Général Amara Camara : « La Guinée a besoin de 200 milliards de dollars pour devenir émergente sur 15 ans »
La Présidence de la République dévoile une projection financière d’envergure pour l’avenir du pays. Pour sortir durablement de la précarité et accéder au rang de pays émergent, la Guinée devra mobiliser un financement massif sur les quinze prochaines années.
Cette vision stratégique a été exposée par le ministre secrétaire général et porte-parole de la Présidence, le Général Amara Camara, qui insiste sur une planification rigoureuse rompant avec les pratiques d’improvisation du passé.
À la question du coût réel du développement de la Guinée, le sommet de l’État apporte désormais une réponse chiffrée. Selon le Général Camara, la feuille de route est clairement définie pour les quinze années à venir, avec un objectif financier précis.
« Pour les 15 prochaines années, pour que la Guinée sorte la tête de l’eau et devienne un pays émergent, elle a besoin de 200 milliards de dollars », a-t-il déclaré.
Une vision structurée par cycles de cinq ans
Cette enveloppe jugée considérable ne sera toutefois pas engagée sans méthode. Le porte-parole de la Présidence précise que cette stratégie de long terme repose sur une planification séquencée afin d’en assurer l’efficacité. Le montant global de 200 milliards de dollars est ainsi « réparti sur trois fois cinq ans », offrant une meilleure lisibilité des priorités nationales.
« Chaque cinq années, on sait exactement ce dont nous avons besoin. Aujourd’hui, nous savons exactement, sur les quinze prochaines années, quels sont les grands projets auxquels la Guinée devra faire face », a-t-il expliqué.

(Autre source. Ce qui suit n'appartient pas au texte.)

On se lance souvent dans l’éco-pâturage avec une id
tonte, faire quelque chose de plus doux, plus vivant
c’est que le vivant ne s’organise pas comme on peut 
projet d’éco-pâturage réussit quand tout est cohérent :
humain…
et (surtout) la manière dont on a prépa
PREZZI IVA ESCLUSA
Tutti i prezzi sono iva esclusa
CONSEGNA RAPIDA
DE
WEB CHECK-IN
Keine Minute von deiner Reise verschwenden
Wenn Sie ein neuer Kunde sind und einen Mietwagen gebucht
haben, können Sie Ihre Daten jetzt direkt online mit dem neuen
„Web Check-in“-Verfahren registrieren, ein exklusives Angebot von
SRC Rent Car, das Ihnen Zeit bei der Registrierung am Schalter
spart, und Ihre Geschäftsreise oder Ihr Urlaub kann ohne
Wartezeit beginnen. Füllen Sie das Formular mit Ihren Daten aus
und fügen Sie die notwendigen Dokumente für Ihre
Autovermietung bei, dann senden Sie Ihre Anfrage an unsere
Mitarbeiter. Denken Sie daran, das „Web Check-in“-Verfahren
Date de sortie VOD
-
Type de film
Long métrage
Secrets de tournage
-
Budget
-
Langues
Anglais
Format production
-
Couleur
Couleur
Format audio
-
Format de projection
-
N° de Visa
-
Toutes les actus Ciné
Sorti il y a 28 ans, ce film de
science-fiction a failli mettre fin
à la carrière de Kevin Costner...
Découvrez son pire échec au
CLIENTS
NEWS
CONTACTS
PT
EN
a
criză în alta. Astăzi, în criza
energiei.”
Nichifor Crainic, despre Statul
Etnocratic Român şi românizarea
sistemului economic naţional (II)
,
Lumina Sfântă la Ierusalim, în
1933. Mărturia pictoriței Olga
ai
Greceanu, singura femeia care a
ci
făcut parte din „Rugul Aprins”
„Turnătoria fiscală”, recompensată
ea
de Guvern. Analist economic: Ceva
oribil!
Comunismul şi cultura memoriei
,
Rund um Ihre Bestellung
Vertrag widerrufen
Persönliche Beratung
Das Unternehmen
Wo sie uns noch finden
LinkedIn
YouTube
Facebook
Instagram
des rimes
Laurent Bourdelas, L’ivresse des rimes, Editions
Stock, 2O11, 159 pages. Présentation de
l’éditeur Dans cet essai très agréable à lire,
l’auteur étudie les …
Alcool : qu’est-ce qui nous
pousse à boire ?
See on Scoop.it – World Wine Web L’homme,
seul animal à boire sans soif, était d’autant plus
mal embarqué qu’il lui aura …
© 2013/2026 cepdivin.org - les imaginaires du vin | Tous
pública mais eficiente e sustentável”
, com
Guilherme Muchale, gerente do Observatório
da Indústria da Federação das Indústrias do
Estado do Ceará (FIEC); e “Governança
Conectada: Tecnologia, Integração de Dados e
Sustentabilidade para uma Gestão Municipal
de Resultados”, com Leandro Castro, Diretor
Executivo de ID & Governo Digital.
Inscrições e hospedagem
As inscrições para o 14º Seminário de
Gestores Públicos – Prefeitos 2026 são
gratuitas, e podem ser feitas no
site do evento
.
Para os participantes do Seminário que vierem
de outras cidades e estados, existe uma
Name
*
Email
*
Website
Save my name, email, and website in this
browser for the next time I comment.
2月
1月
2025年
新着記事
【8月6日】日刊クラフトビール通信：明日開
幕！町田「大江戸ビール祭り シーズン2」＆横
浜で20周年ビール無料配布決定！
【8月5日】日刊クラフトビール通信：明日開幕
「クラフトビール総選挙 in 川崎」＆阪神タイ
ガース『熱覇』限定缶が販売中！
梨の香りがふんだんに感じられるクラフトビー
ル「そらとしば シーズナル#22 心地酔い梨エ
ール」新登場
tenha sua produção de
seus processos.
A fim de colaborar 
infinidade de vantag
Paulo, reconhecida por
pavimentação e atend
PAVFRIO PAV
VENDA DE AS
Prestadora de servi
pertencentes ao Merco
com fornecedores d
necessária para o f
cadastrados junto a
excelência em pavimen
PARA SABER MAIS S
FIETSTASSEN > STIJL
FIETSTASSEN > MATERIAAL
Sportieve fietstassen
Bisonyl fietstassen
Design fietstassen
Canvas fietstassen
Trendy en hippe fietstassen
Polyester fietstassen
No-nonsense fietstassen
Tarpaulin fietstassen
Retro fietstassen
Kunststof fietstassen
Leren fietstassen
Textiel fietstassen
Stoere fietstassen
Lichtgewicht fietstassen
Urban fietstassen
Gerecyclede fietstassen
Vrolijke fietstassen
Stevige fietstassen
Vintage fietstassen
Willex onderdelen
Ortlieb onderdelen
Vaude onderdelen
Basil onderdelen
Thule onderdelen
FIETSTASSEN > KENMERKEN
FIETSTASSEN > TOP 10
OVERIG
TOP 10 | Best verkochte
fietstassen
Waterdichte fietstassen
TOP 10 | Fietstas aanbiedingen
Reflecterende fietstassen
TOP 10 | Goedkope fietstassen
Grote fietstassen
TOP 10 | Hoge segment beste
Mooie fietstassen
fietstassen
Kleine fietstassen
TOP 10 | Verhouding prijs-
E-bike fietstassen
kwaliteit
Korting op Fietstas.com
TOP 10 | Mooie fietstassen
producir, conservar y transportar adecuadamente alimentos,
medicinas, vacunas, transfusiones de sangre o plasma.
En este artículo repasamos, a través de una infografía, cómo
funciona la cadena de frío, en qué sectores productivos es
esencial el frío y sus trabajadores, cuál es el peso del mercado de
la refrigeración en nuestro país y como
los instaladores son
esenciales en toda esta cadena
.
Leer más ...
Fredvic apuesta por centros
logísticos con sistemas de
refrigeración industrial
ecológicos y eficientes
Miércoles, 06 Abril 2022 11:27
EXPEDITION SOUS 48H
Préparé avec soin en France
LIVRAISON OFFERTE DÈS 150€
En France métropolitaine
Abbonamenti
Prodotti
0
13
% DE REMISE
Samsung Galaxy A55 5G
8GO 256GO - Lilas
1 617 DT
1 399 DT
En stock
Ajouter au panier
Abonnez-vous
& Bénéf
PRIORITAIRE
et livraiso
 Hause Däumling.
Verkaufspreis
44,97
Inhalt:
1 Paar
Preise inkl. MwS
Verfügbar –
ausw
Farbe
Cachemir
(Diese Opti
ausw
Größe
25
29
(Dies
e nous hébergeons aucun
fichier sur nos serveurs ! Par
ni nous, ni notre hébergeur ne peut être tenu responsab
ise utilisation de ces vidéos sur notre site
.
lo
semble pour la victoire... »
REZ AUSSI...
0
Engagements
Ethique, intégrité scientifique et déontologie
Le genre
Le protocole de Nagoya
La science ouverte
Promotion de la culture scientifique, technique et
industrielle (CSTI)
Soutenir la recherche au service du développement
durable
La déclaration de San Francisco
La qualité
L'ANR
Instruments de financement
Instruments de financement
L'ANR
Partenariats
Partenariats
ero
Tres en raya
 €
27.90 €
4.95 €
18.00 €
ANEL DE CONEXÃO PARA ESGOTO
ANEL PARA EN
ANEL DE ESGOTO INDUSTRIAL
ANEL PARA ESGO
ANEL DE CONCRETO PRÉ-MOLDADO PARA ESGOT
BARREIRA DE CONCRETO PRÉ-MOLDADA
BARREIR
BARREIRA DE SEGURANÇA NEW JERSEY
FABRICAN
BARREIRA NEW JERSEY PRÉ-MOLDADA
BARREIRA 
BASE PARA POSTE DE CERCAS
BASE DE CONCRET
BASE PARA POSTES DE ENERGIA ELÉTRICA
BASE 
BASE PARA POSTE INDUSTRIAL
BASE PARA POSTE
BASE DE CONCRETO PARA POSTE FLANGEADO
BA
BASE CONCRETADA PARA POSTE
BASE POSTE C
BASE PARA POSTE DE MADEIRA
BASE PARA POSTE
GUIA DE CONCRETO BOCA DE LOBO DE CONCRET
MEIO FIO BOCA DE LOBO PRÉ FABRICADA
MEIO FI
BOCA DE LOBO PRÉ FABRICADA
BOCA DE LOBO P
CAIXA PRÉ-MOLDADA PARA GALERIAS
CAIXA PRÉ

Vers l’adoption du budget-programme
Pour accompagner cette ambition, l’État entend réformer son mode de gestion des finances publiques. L’objectif est de mieux arrimer les ressources budgétaires aux priorités de développement.
« Pour être en phase avec cette vision, on va passer au budget-programme (…). Donc ça permet effectivement d’être cadré », souligne le Général Camara.
Des unités de gestion dans chaque ministère
Sur le plan institutionnel, une réorganisation administrative est également annoncée, inspirée du modèle de gouvernance mis en place autour du projet Simandou. Chaque département ministériel sera désormais doté d’unités dédiées au suivi et à la gestion des projets.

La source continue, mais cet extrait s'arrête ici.